Politics & Policy

Paris in The Spring

Chirac's formalities are tightly observed.

In one of his syllable-stuffed songs, Danny Kaye sang of the twisted eugenics of a family of inbred schizophrenics, which comes to mind as, in springtime in Paris, one reads of a) the pursuit of papal benediction (“Politicians Beating Path / To Vatican on Iraq War”), and b) the welcome extended to African heads of state by Jacques Chirac, president of France. It is not known exactly how the Pope greeted Tariq Aziz, deputy prime minister of Iraq, or whether Mr. Daniel Jonah Goldhagen of Harvard will one day excoriate His Holiness for consenting to meet with Aziz other than for the purpose of anathematizing him.

The Pope moves in impenetrable seclusion, not so the president of France. The cameras were dead on him when Mugabe, 39th of the 42 African chiefs of state in town, filed by. There had been much protest against receiving Mugabe. The European Union, protesting torture against his own people, had forbidden Mugabe entrance into European territory. Chirac set that obstacle aside, with no greater trepidation than he seems to have shown in setting the Franco-U.S. alliance aside, by inviting him to Paris.
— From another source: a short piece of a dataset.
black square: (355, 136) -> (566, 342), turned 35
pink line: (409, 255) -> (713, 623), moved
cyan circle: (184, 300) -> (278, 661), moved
But hark, when they came face to face, Chirac merely extended his arm for a conventional handshake. This was the diplomatic equivalent of tripping the guillotine blade down on his neck, because everybody else received a Gallic embrace. This greeting with chiefs of state is absolutely rigid, calling for the greeter to place his cheek to the left of the visitor’s face, then to the right, then back again to the left.

These formalities are tightly observed. The late Clare Boothe Luce, who was both a journalist and a diplomat, once wrote that on greeting Mme Chiang Kai-shek, wife of the president of China, she had been instructed to exchange one reciprocal bow after another until the dominant stopped, normally after completing the seventh bow. Anything less — or more — meant something hostile, and there is speculation just what that could mean for Mugabe. Mr. Chirac spoke, in his formal address to the black leaders, of the increasing reach of international law. As he spoke, another Serbian defendant was landing in Brussels to face trial for war crimes against non-Serbs in Croatia and Bosnia.

There were protests in Paris against the regal behavior of M. Chirac, who shone the full splendor of Paris on his guests even as the Sun King and Napoleon would have done, disdaining any thought to the implications of what a British Conservative M.P. called “the grubbiest handshake of the year,” but then that reproach called public attention to its having been a handshake, not the Gallic embrace elsewhere extended.

The greeting of the Africans did not distract from the preoccupation of the diplomatic community with Iraq. Every one of the sub-Saharan states opposes molesting Saddam Hussein. The Arab League leaders will meet in Cairo on March 1 to ventilate opinion on the Iraq question. In Cairo there will be less than the unanimity being expressed in Paris. Egypt is of two minds on the war, and the historic weight of liberal British tradition is a factor. It is one thing for Mubarak to have proceeded in the tradition of his predecessors, Nasser and Sadat, as a one-man, one-party political leader; another to correlatively defend Saddam Hussein, who will not be invited to the meeting in Egypt, sparing Mubarak the diplomatic challenge of how exactly he would greet him.

The most prominent journalistic attention in Paris is being paid not to the African leaders’ meeting but to the fresh cog in the U.S. Mideast operation brought on by Turkey’s blatant demand for a greater price for cooperation in the pending war against Iraq. It sounds very much like sheer holdup — the United States spends freely to get aid in its international enterprises and we very much want bases in Turkey. But the potential cost to Turkey of siding with the United States is considerable. In the poker game being played, one can imagine Jacques Chirac promising Istanbul, if it promises to stay neutral, a 5 percent royalty on France’s interest in Iraqi oil, plus four Gallic kisses the next time the Turkish foreign minister, Yasar Yakis, comes to Paris. The French kiss is a decisive diplomatic weapon, the world is prepared to believe.

The African chiefs will come and go, and Mugabe is fortified by his recognition as head of state. Perhaps he can arrange to prevent his people from viewing the snub of M. Chirac.